Marijuana, Guns, and Federal law

AP Photo/Hans Pennink

Federally, the use of marijuana is prohibited. Despite that, many states have legalized it and some even allowed people to even use it recreationally.

Yet because of federal law, gun owners often run slam up against a wall.

You see, the states can legalize it all they want, but the federal prohibition means that, technically, you can’t use it and lawfully own a firearm.

A lawsuit is trying to change all of that.

While California lawmakers are looking to further curb people’s access to guns, an effort by a Florida official to loosen federal regulations may have an impact for gun owners in California and across the nation, especially those who rely on medical marijuana.

lawsuit has been filed against the federal government over its policies that bar medical marijuana patients from owning a gun.

Leafly Senior Editor David Downs, who calls the U.S government’s cannabis regulations unconstitutional, breaks it down.

Does the lawsuit even have a chance when cannabis is a Schedule 1 drug?

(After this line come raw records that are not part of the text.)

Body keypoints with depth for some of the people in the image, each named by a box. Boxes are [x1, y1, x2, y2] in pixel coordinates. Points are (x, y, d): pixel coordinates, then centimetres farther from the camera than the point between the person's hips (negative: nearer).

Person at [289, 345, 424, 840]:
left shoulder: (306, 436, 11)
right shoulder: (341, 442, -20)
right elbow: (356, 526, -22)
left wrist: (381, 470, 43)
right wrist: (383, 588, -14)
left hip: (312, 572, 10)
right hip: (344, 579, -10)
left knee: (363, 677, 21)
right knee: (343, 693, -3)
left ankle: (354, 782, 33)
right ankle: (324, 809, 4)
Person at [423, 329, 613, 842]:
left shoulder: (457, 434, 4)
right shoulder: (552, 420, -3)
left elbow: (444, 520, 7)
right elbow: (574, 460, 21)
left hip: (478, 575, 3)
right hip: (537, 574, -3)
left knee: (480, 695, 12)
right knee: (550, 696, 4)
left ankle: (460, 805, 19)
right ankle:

What it does is raise pressure and temperature in Washington, D.C. with regard to a fix for this major conflict. In California there are an estimated 4.2 million gun owners, and a quarter of California adults have a gun in their home. Meanwhile, we have about 3.9 million cannabis users in California.

Could this legal case be a stunt?

It’s certainly keeping up with politicians carrying the banner of their constituents and raising around what they think are salient issues to consumers.

We see marijuna policy being very much bipartisan, and Florida is kind of the perfect place you’d see someone try to assert not only their gun rights but their medical marijuana rights on top of it. Fried is essentially saying guns are legal, cannabis is legal, and people shouldn’t have to choose.

Obviously, this is part of a longer interview.

As for whether this is a stunt, I think it kind of is and isn’t. The lawsuit in question is the one filed by Nikki Fried, which we’ve covered previously. Fried is trailing in the Democratic primary for governor and is desperate to accomplish something she can hang her hat on.

Yet Fried has also been pretty pro-marijuana for some time, so this is actually consistent with her beliefs in that regard.

Of course, she’s also been fairly anti-gun as well, so…

Regardless, it’s past time that the federal government adjusts its thinking on marijuana.

You see, a schedule 1 drug is one that has no medical benefit. That simply doesn’t apply to pot. While I don’t consider it the miracle drug many do, it does have medicinal uses, which means it belongs in schedule 2 at a minimum.

Especially because some of those medicinal uses could be of profound benefit to gun owners. For example, it’s good for anxiety and depression. That may translate into fewer suicides–roughly two-thirds of what are termed “gun deaths” every year–and may even translate into lower violent crime rates.

All in all, this is something that needs to happen.